The Man Who Loved China

I should have enjoyed The Man Who Loved China more than I did.  I've read a few books by Simon Winchester and found them engrossing, and Joseph Needham is a fascinating character.  A true polymath, he read biochemistry at Cambridge, became a fellow of the college, and married a fellow scientist.  (Joseph and Dorothy Needham - also a biochemist who studied the chemical composition of muscles - are the only married couple to both be named fellows of the Royal Academy.)

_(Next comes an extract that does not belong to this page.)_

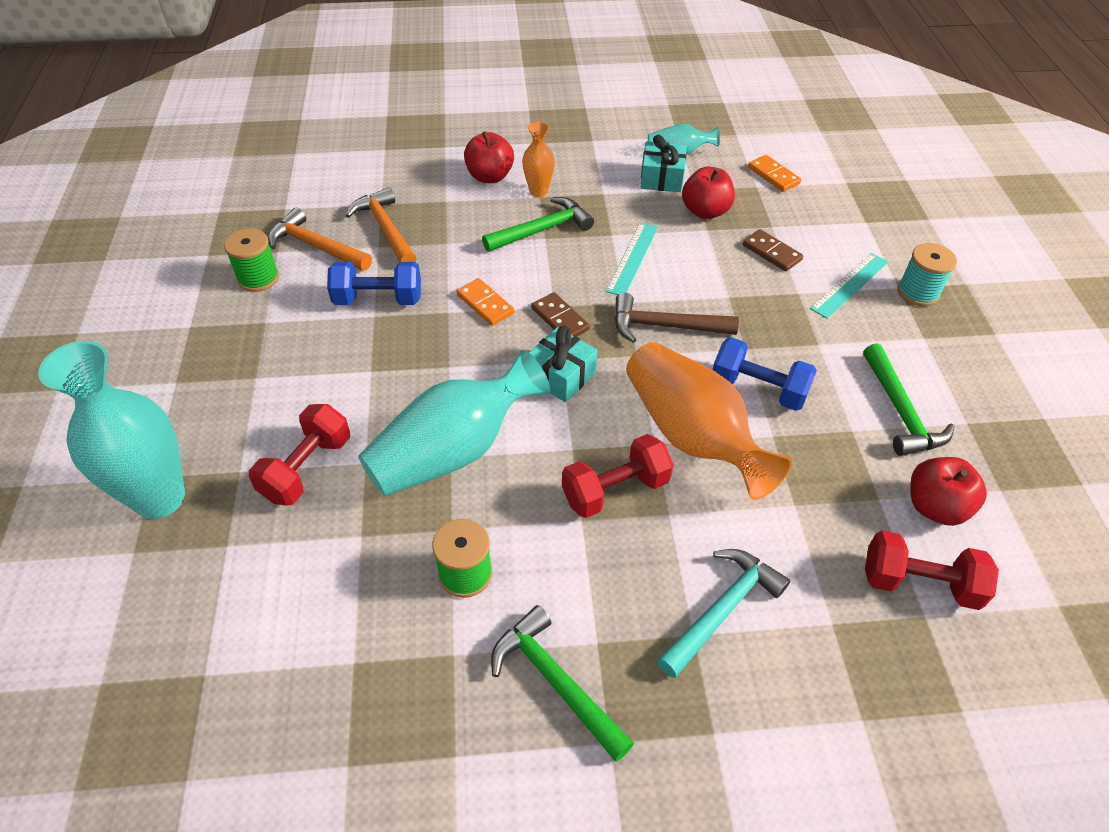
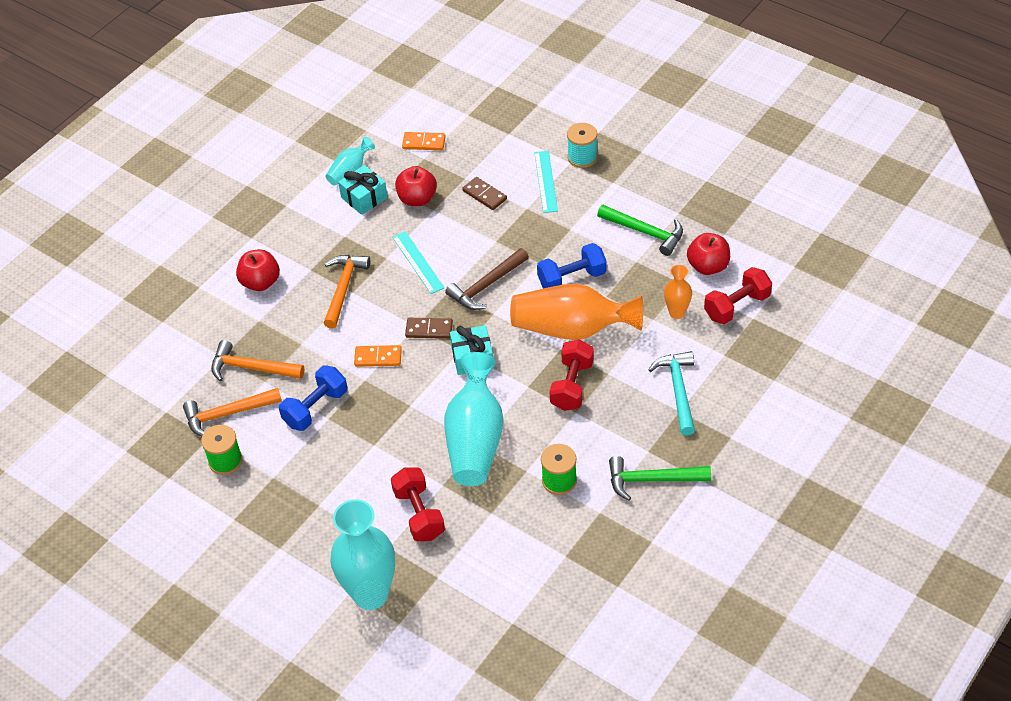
camera: 45 degrees left, 0 degrees up
green hammer [482,197,594,252] -> orange hammer [324,255,370,329]
orange vase [522,122,555,197] -> orange vase moved to [664,265,692,319]
brown domino [743,229,803,272] -> brown domino turned 45 degrees clockwise [462,177,507,210]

Then Needham met a young Chinese scientist named Lu Gwei-djen.  They started a life-long affair (with the knowledge and consent of Dorothy Needham - they had the sort of bohemian post-Edwardian arrangement that makes me think of the Bloomsbury Set), and Needham's love for Gwei-djen led to a love of China.  Initially attached to a diplomatic mission, he set out to confirm his theory that China and the West had parallel tracks, both inventing technologies that at the time were considered purely Western.  He was right, and his discoveries changed the world's view of China.

I should have been fascinated by Winchester's narrative, but for some reason it didn't make much of an impression on me.  Perhaps it was how and when I read it, a few pages at a time before bed during the dreariest part of the winter.  It may be a book that requires more concentrated attention.